> _Request_
Copy out each line below verbatim, skipping any picture.

[Entries taken from a collection]
::::

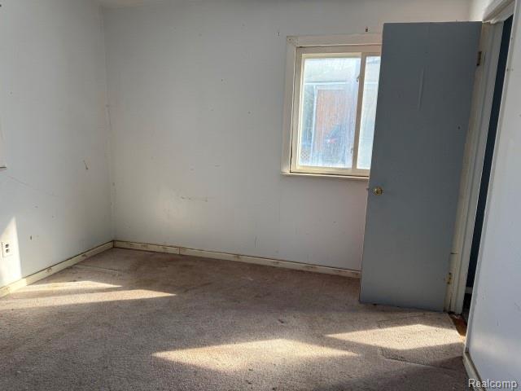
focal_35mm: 24
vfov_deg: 56.8
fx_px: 361
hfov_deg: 71.6
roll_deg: -2.2
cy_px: 196
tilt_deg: -10.9
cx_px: 260
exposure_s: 1/555
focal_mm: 6.76
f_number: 1.78
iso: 100
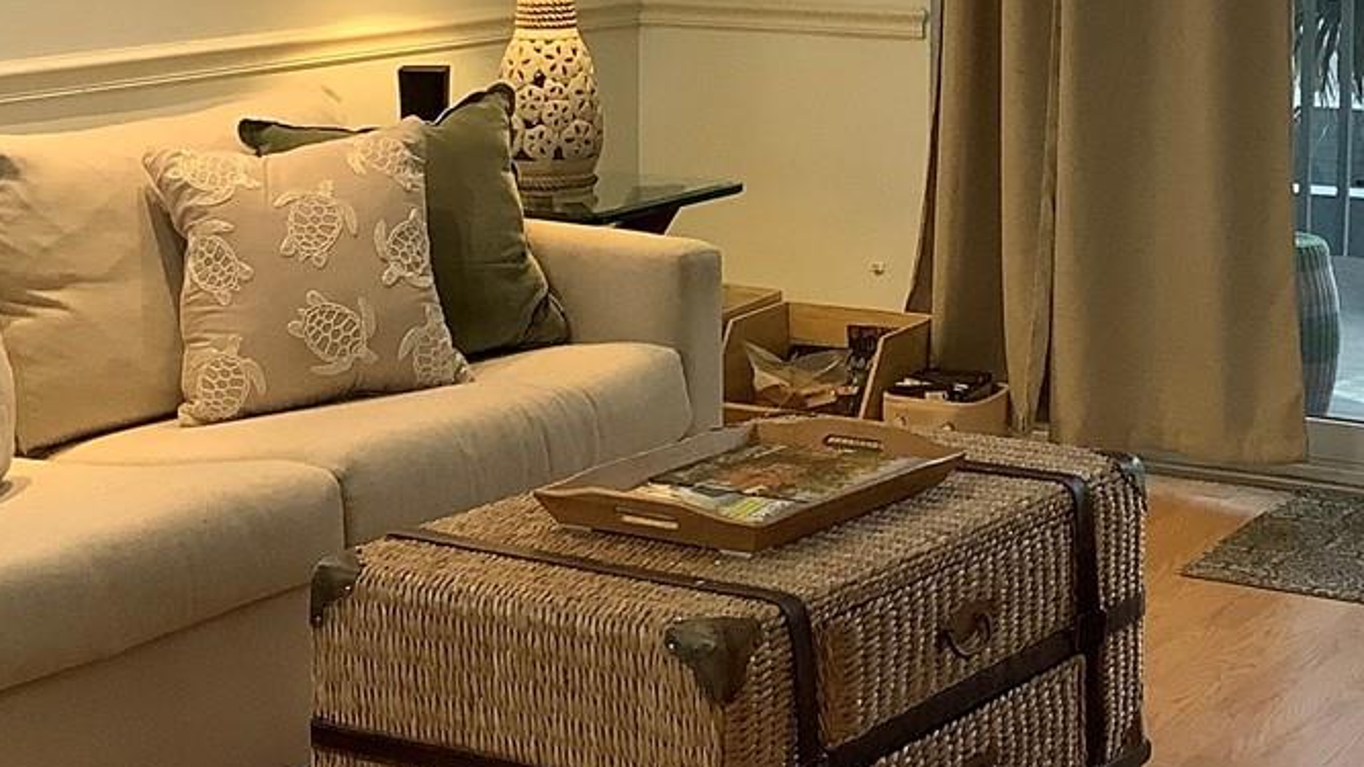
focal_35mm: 81
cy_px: 108
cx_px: 812
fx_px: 2929
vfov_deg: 14.8
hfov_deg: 26.2
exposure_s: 1/60
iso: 100
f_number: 2.4
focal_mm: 3.3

::::

> _Exercise solution_
focal_35mm: 24
vfov_deg: 56.8
fx_px: 361
hfov_deg: 71.6
roll_deg: -2.2
cy_px: 196
tilt_deg: -10.9
cx_px: 260
exposure_s: 1/555
focal_mm: 6.76
f_number: 1.78
iso: 100
focal_35mm: 81
cy_px: 108
cx_px: 812
fx_px: 2929
vfov_deg: 14.8
hfov_deg: 26.2
exposure_s: 1/60
iso: 100
f_number: 2.4
focal_mm: 3.3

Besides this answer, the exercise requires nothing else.